(DIRECTIONS) All of the data below should be printed again exactly, pictures excluded.

* * * * *

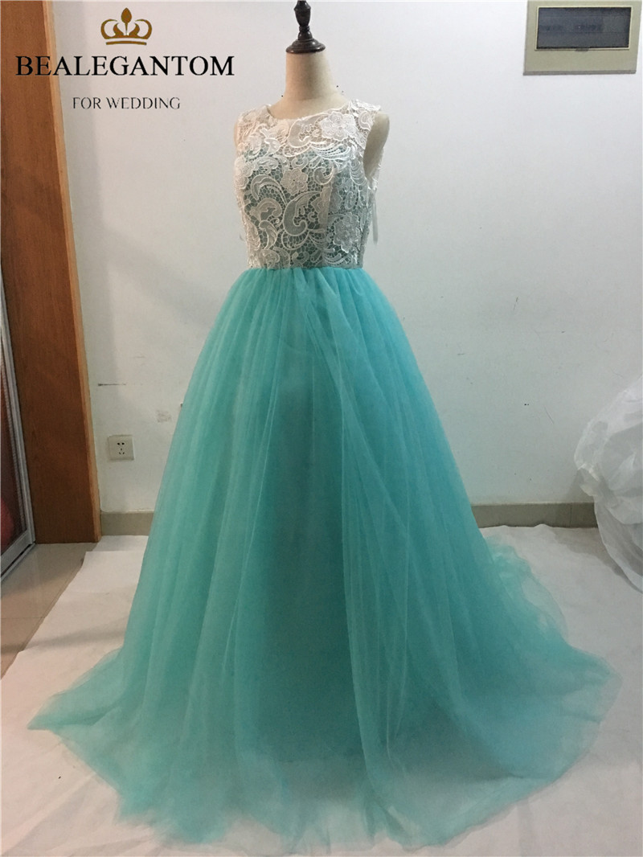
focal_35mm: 29
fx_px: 718
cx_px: 322
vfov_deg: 61.6
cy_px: 428
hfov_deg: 48.2
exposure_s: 1/8
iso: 160
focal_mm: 4.15
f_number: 2.2
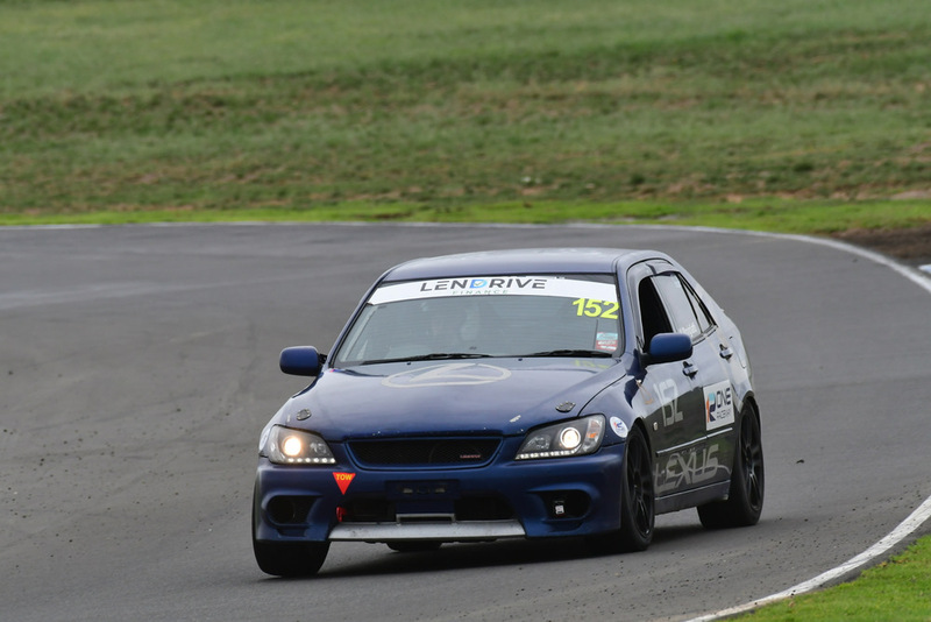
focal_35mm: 750
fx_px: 19402
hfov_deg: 2.7
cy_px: 311
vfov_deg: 1.8
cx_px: 466
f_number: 10
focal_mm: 500
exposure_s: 1/640
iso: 640
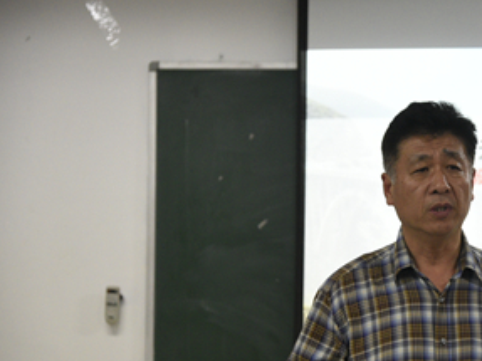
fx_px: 1962
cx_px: 452
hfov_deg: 13.8
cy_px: 213
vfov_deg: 10.5
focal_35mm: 141
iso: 3200
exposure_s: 1/160
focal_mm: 75
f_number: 4
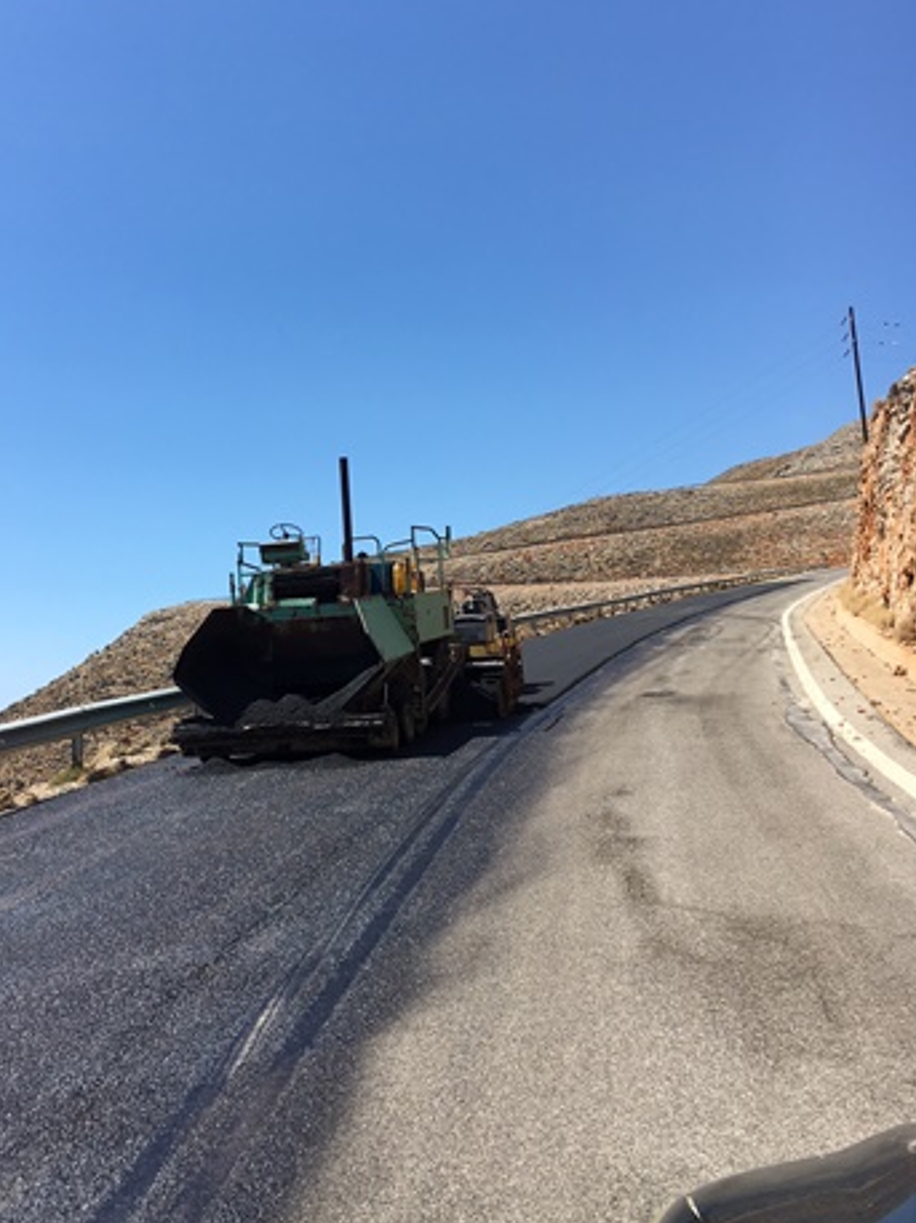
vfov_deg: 48.9
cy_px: 558
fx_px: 1342
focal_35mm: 38
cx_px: 361
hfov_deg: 37.5
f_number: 2.2
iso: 25
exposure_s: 1/1832
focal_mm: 4.15
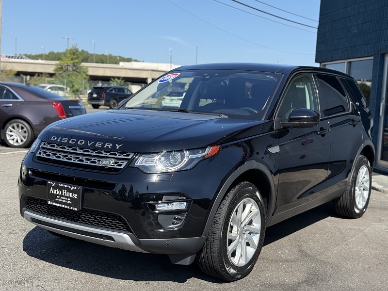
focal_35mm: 48
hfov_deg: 39.7
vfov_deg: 30.3
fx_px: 538
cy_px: 146
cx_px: 194
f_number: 1.78
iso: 100
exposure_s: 1/3534
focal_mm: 6.76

* * * * *

(RESULT OF THE EXERCISE)
focal_35mm: 29
fx_px: 718
cx_px: 322
vfov_deg: 61.6
cy_px: 428
hfov_deg: 48.2
exposure_s: 1/8
iso: 160
focal_mm: 4.15
f_number: 2.2
focal_35mm: 750
fx_px: 19402
hfov_deg: 2.7
cy_px: 311
vfov_deg: 1.8
cx_px: 466
f_number: 10
focal_mm: 500
exposure_s: 1/640
iso: 640
fx_px: 1962
cx_px: 452
hfov_deg: 13.8
cy_px: 213
vfov_deg: 10.5
focal_35mm: 141
iso: 3200
exposure_s: 1/160
focal_mm: 75
f_number: 4
vfov_deg: 48.9
cy_px: 558
fx_px: 1342
focal_35mm: 38
cx_px: 361
hfov_deg: 37.5
f_number: 2.2
iso: 25
exposure_s: 1/1832
focal_mm: 4.15
focal_35mm: 48
hfov_deg: 39.7
vfov_deg: 30.3
fx_px: 538
cy_px: 146
cx_px: 194
f_number: 1.78
iso: 100
exposure_s: 1/3534
focal_mm: 6.76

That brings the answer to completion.